I didn't blog about the return to Plough Lane, because it was personal, private and overwhelming - it had nothing to do with anyone except us, Wimbledon fans returning to a place many of us knew as home and that younger fans will come to feel the same way about. Home. That one word says everything, it encapsulates all the feelings of love, belonging, sadness, safety and hope. It's where Wimbledon's football club is now - home. And that is all that ever did, or ever will, matter.

And now it's time to end things. This will be the last time I post to this blog. It was all over a long time ago, in truth before I even started this blog - which was only ever about keeping the truth told and exposing the lies told to try to justify what was done. Wimbledon fans won everything, as it turns out, from the very moment the club was reformed on 30th May 2002. That's how history already judges it, the simple but immense decision and effort to not take it lying down, to not take no for an answer and to not accept that our football club was dead (and yes, Milton Keynes was death for Wimbledon FC, that pesky history thing has borne us out on that). The blog will stay up for as long as it doesn't cost me any time or money to keep it here, but its job is done, and only a mad few are left denying the truths.

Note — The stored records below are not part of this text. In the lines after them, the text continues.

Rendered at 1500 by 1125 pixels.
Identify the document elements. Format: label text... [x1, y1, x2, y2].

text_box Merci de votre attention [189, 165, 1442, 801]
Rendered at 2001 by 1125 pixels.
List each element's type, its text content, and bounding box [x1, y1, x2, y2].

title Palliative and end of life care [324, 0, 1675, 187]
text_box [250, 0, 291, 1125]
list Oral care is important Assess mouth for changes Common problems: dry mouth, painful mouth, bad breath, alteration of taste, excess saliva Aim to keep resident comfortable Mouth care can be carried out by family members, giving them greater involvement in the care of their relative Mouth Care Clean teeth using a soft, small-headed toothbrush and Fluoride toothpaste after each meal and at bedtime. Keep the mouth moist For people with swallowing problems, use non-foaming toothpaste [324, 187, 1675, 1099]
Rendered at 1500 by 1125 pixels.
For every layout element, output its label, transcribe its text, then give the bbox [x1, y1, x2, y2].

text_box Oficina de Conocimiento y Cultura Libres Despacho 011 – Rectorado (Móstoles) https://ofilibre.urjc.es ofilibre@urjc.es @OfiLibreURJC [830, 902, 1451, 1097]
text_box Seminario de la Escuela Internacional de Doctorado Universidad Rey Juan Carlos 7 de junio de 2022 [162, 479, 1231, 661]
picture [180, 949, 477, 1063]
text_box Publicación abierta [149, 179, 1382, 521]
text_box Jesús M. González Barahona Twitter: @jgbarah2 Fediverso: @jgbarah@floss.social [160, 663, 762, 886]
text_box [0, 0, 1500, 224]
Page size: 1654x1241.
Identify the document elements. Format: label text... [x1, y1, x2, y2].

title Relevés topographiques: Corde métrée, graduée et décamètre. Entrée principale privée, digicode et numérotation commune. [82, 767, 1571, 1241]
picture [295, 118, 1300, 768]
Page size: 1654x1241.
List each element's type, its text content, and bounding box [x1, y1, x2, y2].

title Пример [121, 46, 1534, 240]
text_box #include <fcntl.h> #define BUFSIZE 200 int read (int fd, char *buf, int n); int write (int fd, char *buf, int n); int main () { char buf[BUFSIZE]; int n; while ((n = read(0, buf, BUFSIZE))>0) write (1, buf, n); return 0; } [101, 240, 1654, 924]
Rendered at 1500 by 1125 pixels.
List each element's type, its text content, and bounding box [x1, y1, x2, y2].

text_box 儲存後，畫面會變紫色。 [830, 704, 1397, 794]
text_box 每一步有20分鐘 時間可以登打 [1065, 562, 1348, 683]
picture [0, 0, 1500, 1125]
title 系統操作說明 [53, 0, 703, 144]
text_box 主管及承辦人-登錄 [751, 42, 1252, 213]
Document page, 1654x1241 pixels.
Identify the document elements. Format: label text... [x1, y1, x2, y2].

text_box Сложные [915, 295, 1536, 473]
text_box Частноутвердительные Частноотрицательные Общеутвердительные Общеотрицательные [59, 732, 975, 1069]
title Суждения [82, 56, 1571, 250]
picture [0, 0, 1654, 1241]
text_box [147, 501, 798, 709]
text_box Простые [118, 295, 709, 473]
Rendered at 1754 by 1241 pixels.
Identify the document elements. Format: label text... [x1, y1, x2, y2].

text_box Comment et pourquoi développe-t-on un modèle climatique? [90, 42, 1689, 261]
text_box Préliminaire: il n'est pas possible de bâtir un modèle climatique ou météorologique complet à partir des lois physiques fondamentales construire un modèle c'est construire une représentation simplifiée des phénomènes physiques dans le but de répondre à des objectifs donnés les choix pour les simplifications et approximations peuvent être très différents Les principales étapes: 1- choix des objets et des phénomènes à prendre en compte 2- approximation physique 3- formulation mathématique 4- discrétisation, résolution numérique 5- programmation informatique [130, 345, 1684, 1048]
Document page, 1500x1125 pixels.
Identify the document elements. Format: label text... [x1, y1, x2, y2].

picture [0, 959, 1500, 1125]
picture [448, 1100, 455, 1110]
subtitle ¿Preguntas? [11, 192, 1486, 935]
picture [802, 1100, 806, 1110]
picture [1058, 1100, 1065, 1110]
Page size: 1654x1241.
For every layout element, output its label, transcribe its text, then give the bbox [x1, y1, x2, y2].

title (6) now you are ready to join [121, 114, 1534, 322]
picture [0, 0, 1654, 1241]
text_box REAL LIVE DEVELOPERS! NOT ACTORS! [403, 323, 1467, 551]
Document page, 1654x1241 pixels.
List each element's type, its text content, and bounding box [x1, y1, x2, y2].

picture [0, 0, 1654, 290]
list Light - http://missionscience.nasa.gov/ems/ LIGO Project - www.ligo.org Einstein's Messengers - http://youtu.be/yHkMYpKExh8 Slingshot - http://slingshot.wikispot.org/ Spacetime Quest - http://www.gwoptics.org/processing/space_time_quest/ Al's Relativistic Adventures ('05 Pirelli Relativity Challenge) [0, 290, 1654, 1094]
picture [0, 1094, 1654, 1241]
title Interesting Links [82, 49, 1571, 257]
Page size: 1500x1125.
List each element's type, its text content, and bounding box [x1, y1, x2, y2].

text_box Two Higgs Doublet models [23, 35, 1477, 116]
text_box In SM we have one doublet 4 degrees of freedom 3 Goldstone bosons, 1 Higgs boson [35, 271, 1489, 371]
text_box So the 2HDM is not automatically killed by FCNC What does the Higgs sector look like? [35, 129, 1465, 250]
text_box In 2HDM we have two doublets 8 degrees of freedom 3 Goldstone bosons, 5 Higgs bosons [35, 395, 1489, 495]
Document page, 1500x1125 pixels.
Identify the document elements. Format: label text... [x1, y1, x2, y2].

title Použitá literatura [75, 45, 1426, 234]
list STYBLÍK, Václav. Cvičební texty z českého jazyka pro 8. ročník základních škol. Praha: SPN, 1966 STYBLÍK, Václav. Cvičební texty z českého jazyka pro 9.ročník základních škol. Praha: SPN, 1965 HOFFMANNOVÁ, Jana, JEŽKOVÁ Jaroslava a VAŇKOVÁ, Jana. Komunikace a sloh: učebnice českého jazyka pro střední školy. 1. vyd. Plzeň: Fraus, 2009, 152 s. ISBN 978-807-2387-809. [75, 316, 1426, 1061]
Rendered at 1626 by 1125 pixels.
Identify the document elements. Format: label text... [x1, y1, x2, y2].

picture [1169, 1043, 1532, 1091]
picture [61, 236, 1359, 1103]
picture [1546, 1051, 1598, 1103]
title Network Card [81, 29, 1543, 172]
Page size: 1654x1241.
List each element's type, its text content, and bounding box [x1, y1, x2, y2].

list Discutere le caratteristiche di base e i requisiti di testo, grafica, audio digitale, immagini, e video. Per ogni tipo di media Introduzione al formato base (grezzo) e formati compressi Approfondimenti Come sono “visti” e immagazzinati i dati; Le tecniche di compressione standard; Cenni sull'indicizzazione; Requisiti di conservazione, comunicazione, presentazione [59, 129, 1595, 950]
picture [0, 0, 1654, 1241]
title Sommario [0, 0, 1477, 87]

But what of the 'Dons' nicked-name? I said I'd continue for as long as the Milton Keynes team masqueraded under Wimbledon's nickname. It's over, they had their chance and they've blown it. I can't honestly say whether the campaigns and pressure over the years have influenced things much in either direction, one can only deal with observable reality and guess. The observable fact is that a team in Milton Keynes is still defining itself with the nicked-name of another town, despite now laying claim to being a shiny new city. I don't see that changing now until Winkelman is gone - and he's still trapped in a nightmare of his own making, unable to free himself of the club without losing the stadium. The name will go, it is as inevitable as it has always been, but it will probably take another generation before enough Franchise FC customers ask, "Why are we still using this thing just to piss off Wimbledon fans who haven't given a shit about us for many years?" It is as inevitable as water flowing downhill, but I may not live to see it. It is a source of great amusement to me that long after I'm gone there will be a couple of Dons fans sat in a pub, maybe it will be the Fox & Grapes, chatting over a pint after an appalling 0-0 draw with Doncaster, Fulham, Halifax, Hereford, Chelsea or Hartley Wintney, and it'll go something like this: Womble1 "I see Franchise dropped the 'Dons', calling themselves MK Warriors now." Womble2, "Is that right? What does the MK stand for?" Womble1, "Dunno, some place in the Midlands I think. Did you know they used to be us?" Womble2, "What do you mean us? Who's ever going to believe they could have anything to do with Wimbledon? Now stop being fucking silly and get a round in. I need another after watching that shambles, we'll never get back in the European Supermax Red Bull Third League at this rate."

It has been fun. Take care - I'll see you out there.